Limitations & Future Work¶
- ECSO relies on the safety capability of the underlying LLM itself; if the LLM has inherent safety flaws, ECSO will also fail.
- Information loss is inevitable during the image-to-text conversion process, which may affect response quality for queries heavily dependent on visual details.
- Multi-turn inference (generation \(\rightarrow\) safety evaluation \(\rightarrow\) conversion \(\rightarrow\) final generation) increases inference latency.
- Using multimodality to shift from a "safety challenge" to a "safety advantage" (by leveraging rich multimodal context to build stronger safety mechanisms) remains unexplored.
- Advanced I2T methods (such as \(V^*\) guided visual search) can be explored to improve information preservation.
Related Work & Insights¶
- vs MLLM-Protector [Pi et al.]: MLLM-Protector requires training additional detectors and detoxicators, while ECSO is completely training-free and leverages the model's own capacity.

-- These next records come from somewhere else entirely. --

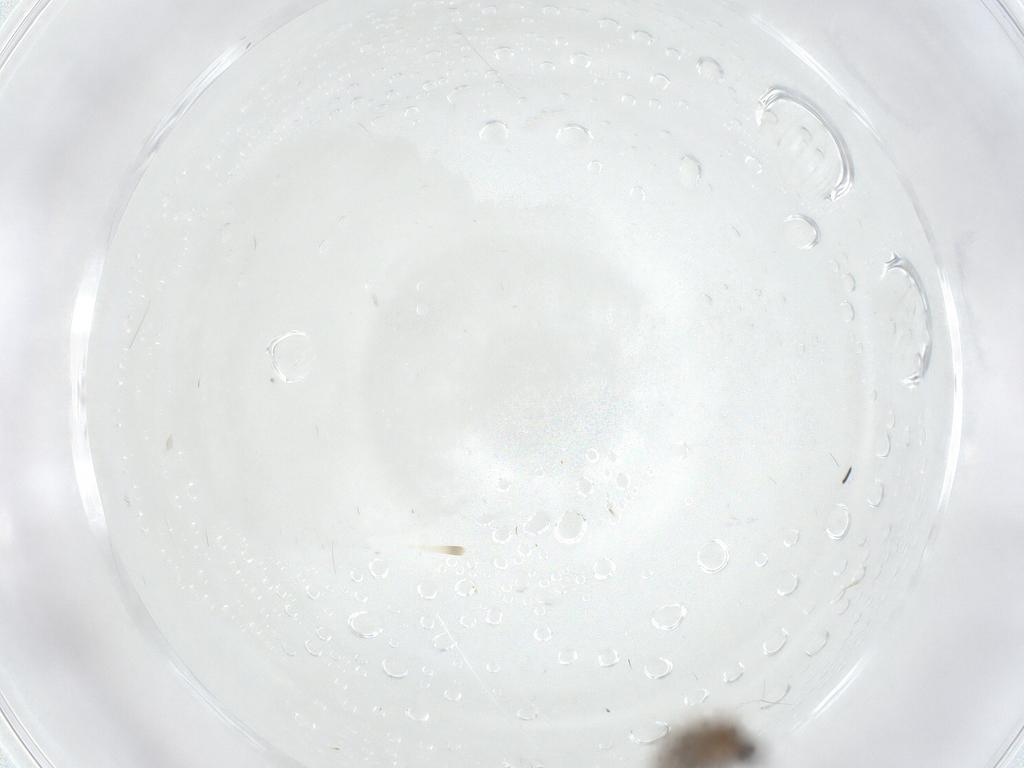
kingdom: Animalia
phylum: Arthropoda
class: Insecta
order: Diptera
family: Cecidomyiidae
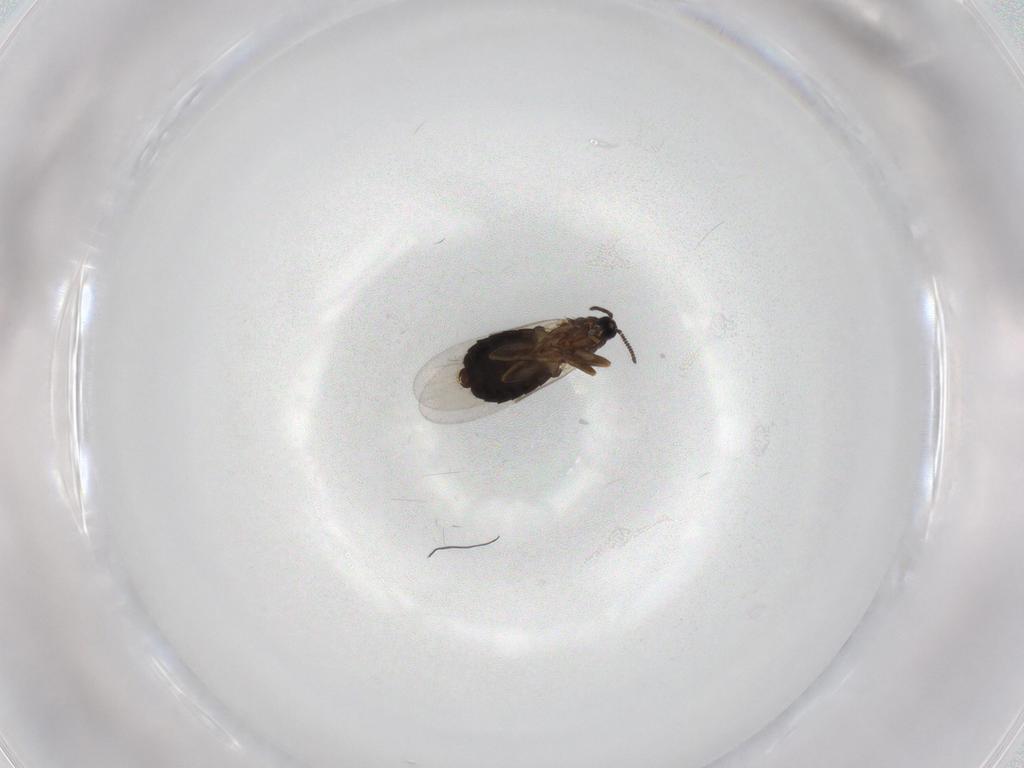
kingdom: Animalia
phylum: Arthropoda
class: Insecta
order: Diptera
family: Scatopsidae
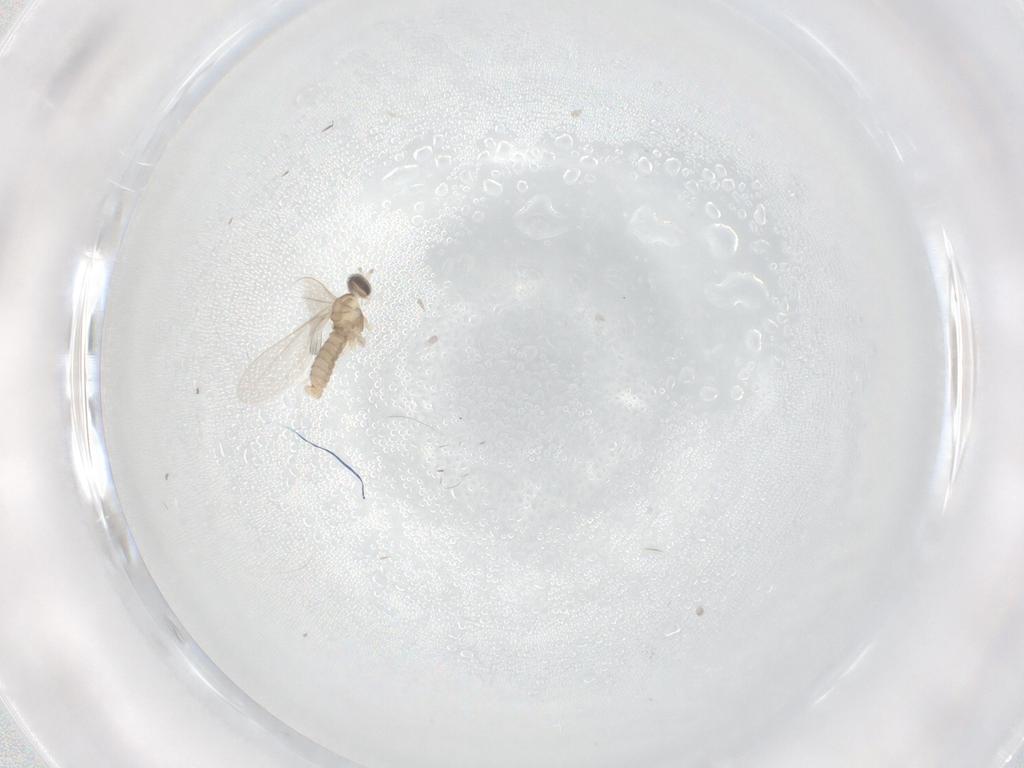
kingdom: Animalia
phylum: Arthropoda
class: Insecta
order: Diptera
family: Cecidomyiidae
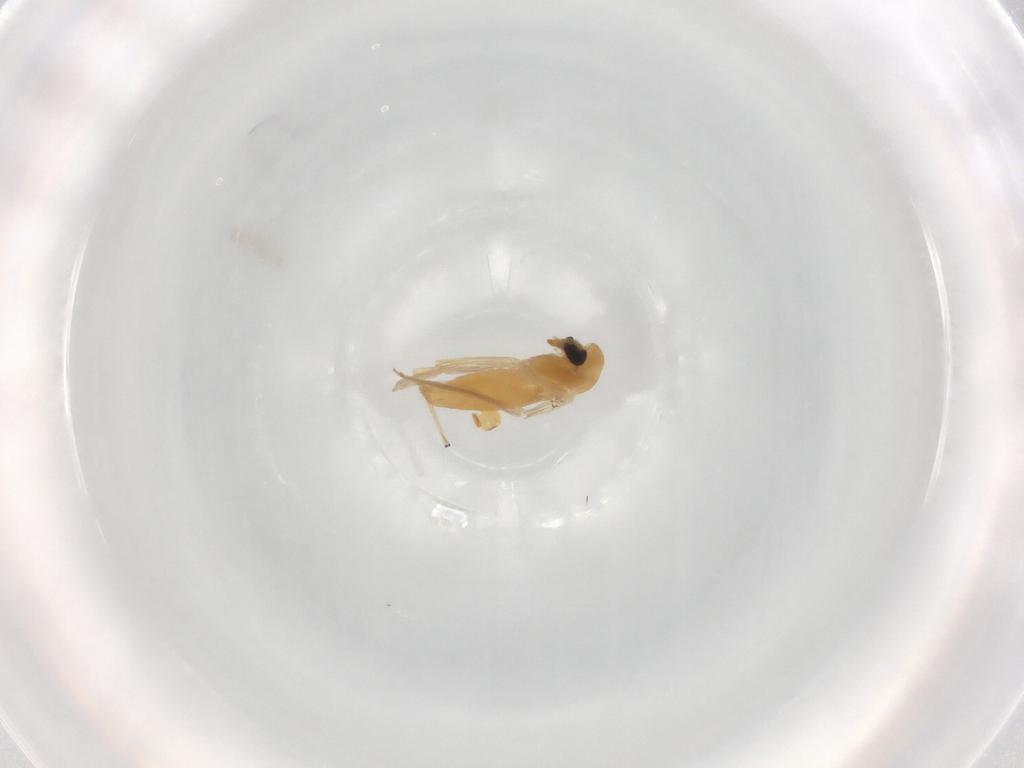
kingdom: Animalia
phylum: Arthropoda
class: Insecta
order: Diptera
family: Chironomidae
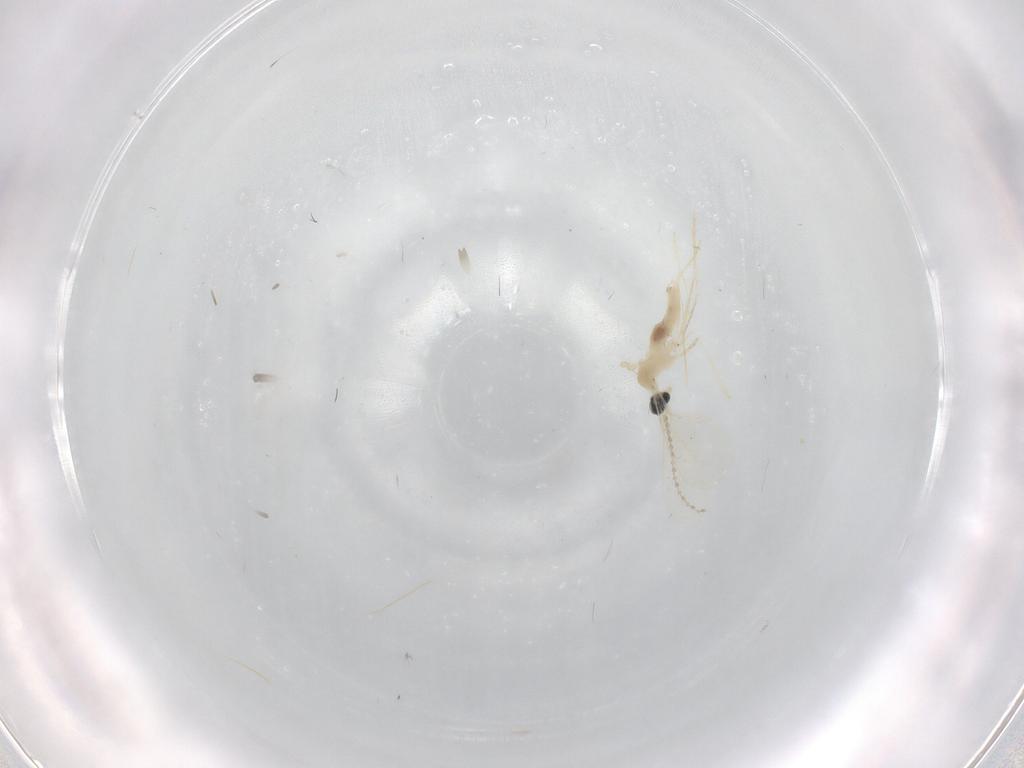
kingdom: Animalia
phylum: Arthropoda
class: Insecta
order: Diptera
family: Cecidomyiidae
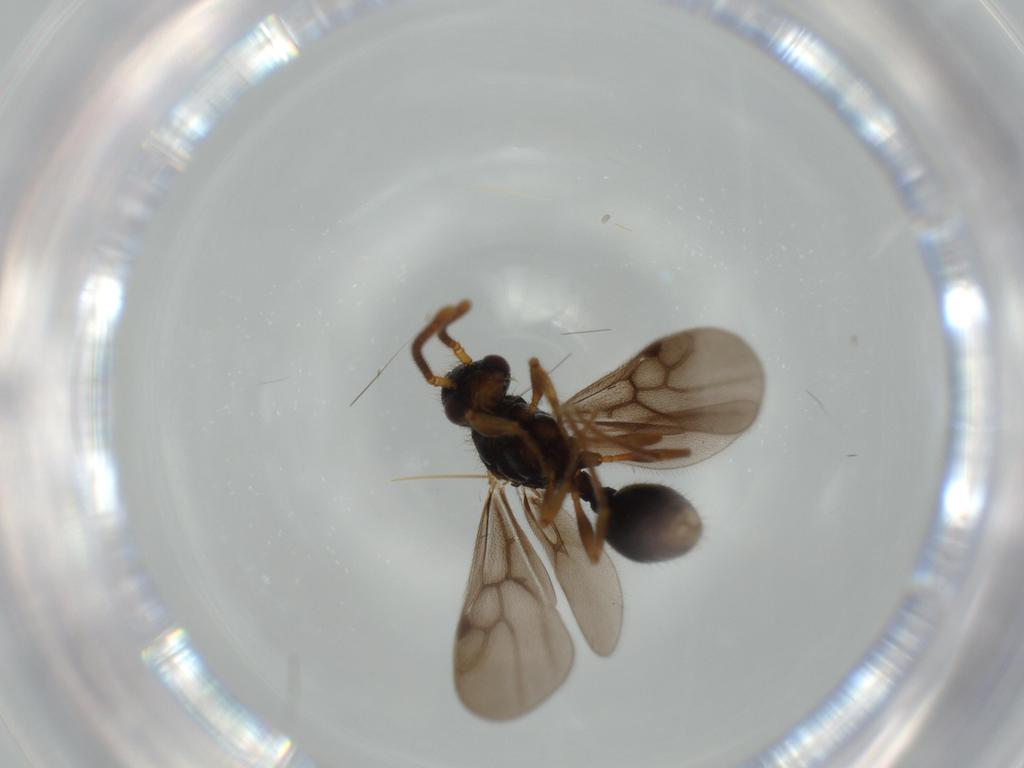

- vs Self-Moderation [Chen et al.]: Pure instruction-based self-moderation still fails when images are present, whereas ECSO fundamentally resolves this by removing images.
- vs Safety Steering Vectors [Wang et al.]: Steering vectors focus primarily on textual unsafe intent, potentially overlooking malicious content inside images.
- vs VLGuard [Zong et al.]: VLGuard aligns through SFT requiring annotated data, whereas ECSO can automatically generate equivalent or even superior alignment data.
Rating¶
- Novelty: ⭐⭐⭐⭐ Observing the discrepancy between discrimination and generation capabilities and utilizing modality conversion to recover safety mechanisms is a clever idea, although the technical implementation is relatively straightforward.
- Experimental Thoroughness: ⭐⭐⭐⭐⭐ 5 MLLMs, 3 safety benchmarks, 3 utility benchmarks, and detailed ablation studies make the experiments exceptionally thorough.
- Writing Quality: ⭐⭐⭐⭐⭐ The logical chain is highly clear: observation \(\rightarrow\) insight \(\rightarrow\) method \(\rightarrow\) evaluation, with elegant and easy-to-understand diagrams.
- Value: ⭐⭐⭐⭐ Practical value is high as a training-free, plug-and-play solution, although it fundamentally "bypasses the problem" rather than "solving it".